* Vérifiez vos acquis
**a.** Recopiez sans rien changer tout le passage de l'extrait sur les dérogations, depuis « Néanmoins, plusieurs commentateurs » jusqu'à « de la construction. ».
**b.** Répondez brièvement aux questions suivantes à partir de l'extrait sur les dérogations.
(i) Depuis quand les commentateurs et praticiens s'interrogent-ils encore plus sur ces dérogations ?
(ii) Quel effet ces mesures doivent-elles avoir sur les opérations de mutation de l'existant ?
(iii) À quelle condition le ministère invite-t-il à accorder ces dérogations ?
**c.** Prolongez l'extrait consacré aux dérogations en rédigeant la suite qui vient après sa dernière phrase.

* Extrait du document
-------------------------
Néanmoins, plusieurs commentateurs et praticiens s’interrogent les fondements des pareilles dérogations, et plus encore depuis que leur motivation n’est plus exprimée. Pourtant, ces mesures doivent avoir un effet « déclencheur » sur les opérations de mutation de l’existant en ce qu’elles permettent aux acteurs impliqués de compenser leur surcoût et les pertes de surfaces. D’ailleurs, le ministère lui-même invite à accorder ces dérogations dès lors que le projet présenté permet une bonne intégration architecturale et urbaine. Restent alors à étudier les règles appartenant au droit de la construction.
-------------------------
* Données fournies
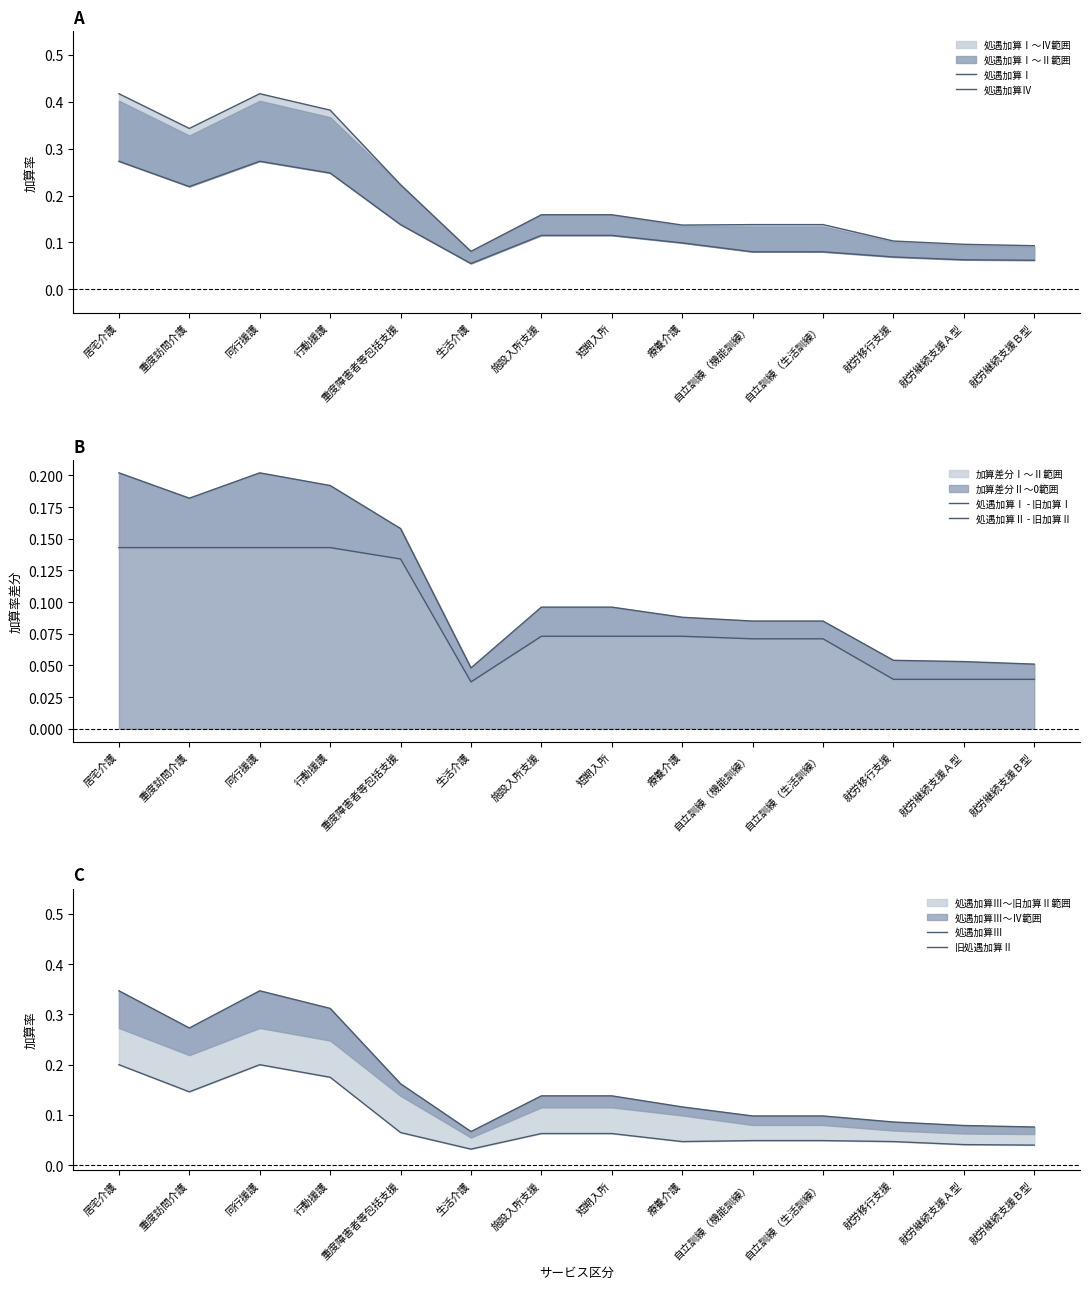

What is the difference between the highest and lowest values at 自立訓練（機能訓練）?

0.1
-------------------------
* Corrigé par exercice
**a.**
Néanmoins, plusieurs commentateurs et praticiens s’interrogent les fondements des pareilles dérogations, et plus encore depuis que leur motivation n’est plus exprimée. Pourtant, ces mesures doivent avoir un effet « déclencheur » sur les opérations de mutation de l’existant en ce qu’elles permettent aux acteurs impliqués de compenser leur surcoût et les pertes de surfaces. D’ailleurs, le ministère lui-même invite à accorder ces dérogations dès lors que le projet présenté permet une bonne intégration architecturale et urbaine. Restent alors à étudier les règles appartenant au droit de la construction.

**b.**
(i) Depuis que leur motivation n'est plus exprimée.
(ii) Un effet « déclencheur ».
(iii) Dès lors que le projet présenté permet une bonne intégration architecturale et urbaine.

**c.**
Le régime du droit de la construction
– Un millefeuille de plus. – Basculer d’un usage tertiaire vers de l’habitation nécessite une adaptation du projet à de multiples normes de construction (normes d’incendie, d’accessibilité, d’isolation acoustique ou de performance énergétique, pour ne citer que les plus connues). Ces normes diffèrent d’un statut à l’autre, et certaines d’entre elles relèvent même de législations différentes et indépendantes, à l’instar de celle sur l’incendie, obligeant l’usager et son conseil à passer sans cesse de la consultation d’un ensemble de textes à un ’autre. À vouloir trop bien protéger, notre législateur ne serait-il pas devenu lui-même pompier pyromane ?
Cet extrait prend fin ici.